The R. A. F. was also dishing it out to the Germans at night, smashing full reserves (to hamstring the Luftwafle's training program), rail centres like Cologne, submarine-building and repair plants. But the harried British grew restive. U. S. correspondents grew cantankerous. It was absurd, they said, for the British censorship to try to hide the names of cities newly blasted by the Luftwafle, leaving citizens dependent upon German communiques to confirm what their own eyes or common gossip knew quite well. Contributing to a concerted outburst of U. S. sarcasm, the Chicago Daily News correspondent, Robert J. Casey, wrote:
"An undetermined number of bombers came over an unidentified portion of an unmentioned European country, on an unstated day ('recently' is the official word for it). There was no weather. Had there been, it would have been considered a military secret. The alert sounded at no particular hour because the enemy--one hesitates to label them with a proper name--are not supposed to know the right time.
"The bombs fell on a golf course, killing 75 unnamed rabbits. There were 25 persons in an Anderson shelter only a few feet from the golf course and the rabbits, and they weren't even scratched. A parrot, blasted from his cage, was seen walking down the street muttering to himself, quietly, of course, so as not to give any information to anybody."
So the names of stricken towns became permissible reportage, and in & out of the new Parliament a sharp debate crackled on Britain's state of being at this sharp turn in World War II.
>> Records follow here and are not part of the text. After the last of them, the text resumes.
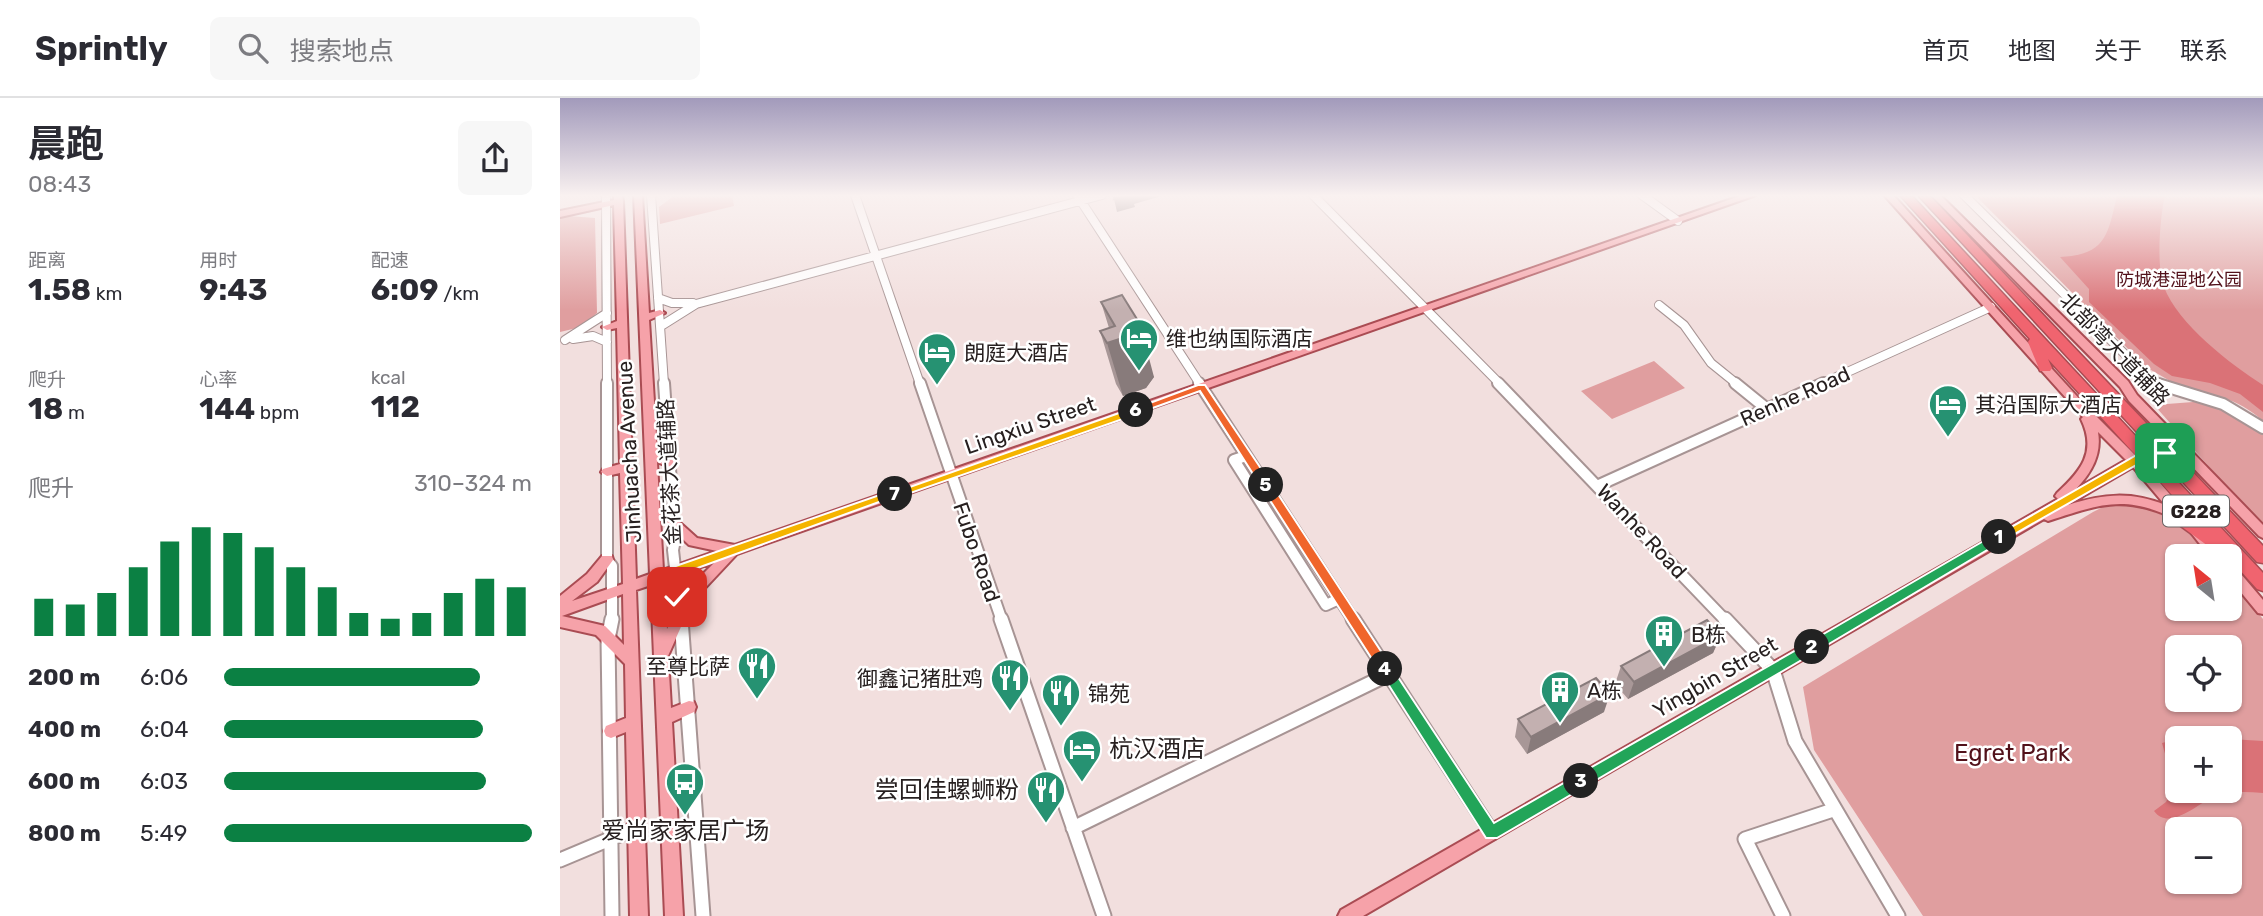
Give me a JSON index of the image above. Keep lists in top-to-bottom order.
{
  "streets": {
    "highway": ["G228"],
    "main road": [
      "北部湾大道辅路",
      "Lingxiu Street",
      "Jinhuacha Avenue",
      "Yingbin Street"
    ],
    "street": [
      "Renhe Road",
      "金花茶大道辅路",
      "Wanhe Road",
      "Fubo Road"
    ]
  },
  "crossings": [
    ["北部湾大道辅路", "Yingbin Street"],
    ["Renhe Road", "Wanhe Road"],
    ["Lingxiu Street", "Jinhuacha Avenue"],
    ["Lingxiu Street", "金花茶大道辅路"],
    ["Lingxiu Street", "Wanhe Road"],
    ["Lingxiu Street", "Fubo Road"],
    ["G228", "Yingbin Street"],
    ["Wanhe Road", "Yingbin Street"]
  ],
  "parks": ["防城港湿地公园", "Egret Park"],
  "places": {
    "hotel": [
      "维也纳国际酒店",
      "朗庭大酒店",
      "其沿国际大酒店",
      "杭汉酒店"
    ],
    "building": ["B栋", "A栋"],
    "restaurant": [
      "至尊比萨",
      "御鑫记猪肚鸡",
      "锦苑",
      "尝回佳螺蛳粉"
    ],
    "bus stop": ["爱尚家家居广场"]
  },
  "north": "top left",
  "page": {
    "header": "Sprintly",
    "search": "搜索地点",
    "nav": [
      "首页",
      "地图",
      "关于",
      "联系"
    ],
    "heading": ["晨跑", "08:43"],
    "stats": [
      ["距离", "1.58 km"],
      ["用时", "9:43"],
      ["配速", "6:09 /km"],
      ["爬升", "18 m"],
      ["心率", "144 bpm"],
      ["kcal", "112"]
    ],
    "pins": [
      "6",
      "5",
      "7",
      "1",
      "2",
      "4",
      "3"
    ],
    "chart": ["爬升", "310–324 m"],
    "map_buttons": ["+", "−"],
    "list": [
      {
        "name": "200 m",
        "note": "6:06"
      },
      {
        "name": "400 m",
        "note": "6:04"
      },
      {
        "name": "600 m",
        "note": "6:03"
      },
      {
        "name": "800 m",
        "note": "5:49"
      }
    ]
  }
}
Shinwell on Flag Days. The House of Commons' inveterate gadfly, Laborite Emanuel Shinwell, brought into open debate what was in many British minds. In a powerful, reasoned and disturbing speech he shocked the House by declaring: "Unless we can with speed and with the utmost efficiency reorganize our resources . . . victory may be beyond our grasp." Laborite Shinwell went on to denounce the Government's propagandist optimism ("The people of this country have no desire to be fobbed off with an exaggerated optimism which has no foundation in fact'') and the Government's inconsistent announcements on industrial production ("The Government should perform like a symphony orchestra and not like a jazz band").
Gadfly Shinwell then gave some pertinent figures to back up his claim that shipping losses were "ominous": in 14 war months Britain has lost 2,500,000 tons of shipping, plus more than half a million tons of Belgian and Dutch shipping, bringing the total beyond 3,000,000 tons. Since the beginning of July, shipping losses have been at the rate of 4,000,000 tons a year. Against this the Admiralty's shipbuilding program aimed at only 1,250,000 tons in the first war year, and even this figure was not reached. Lord Beaverbrook had upped aircraft production at shipbuilding's expense, said Shinwell; the Government had not used its emergency powers to transfer labor to the most useful work; emergencies were being met by appeals, not compulsion; "we can't run the war by a succession of Flag Days."
April 1917. Labor's Arthur Greenwood did the Government no good in a lame reply that was more a confession than a defense. "It is folly to deny that damage has been done to production," said he, "but I say unhesitatingly that it hasn't eaten to any extent into our productive capacity. It has embarrassed us and will continue to embarrass us." As to shipping losses: "It is true that this is a position much like that of April 1917." April 1917 was the month the U. S. entered World War I and saved Britain from going down.
Due to tonnage losses the British must "say a temporary good-by to apples, grapes, apricots and bananas," said Food Minister Lord Woolton. Imported meats would soon be rationed further. Milk, eggs, pork were running short for lack of imported feeds. Surveying Britain's future food situation, some observers predicted that home-grown turnips might become as strategic as homemade guns.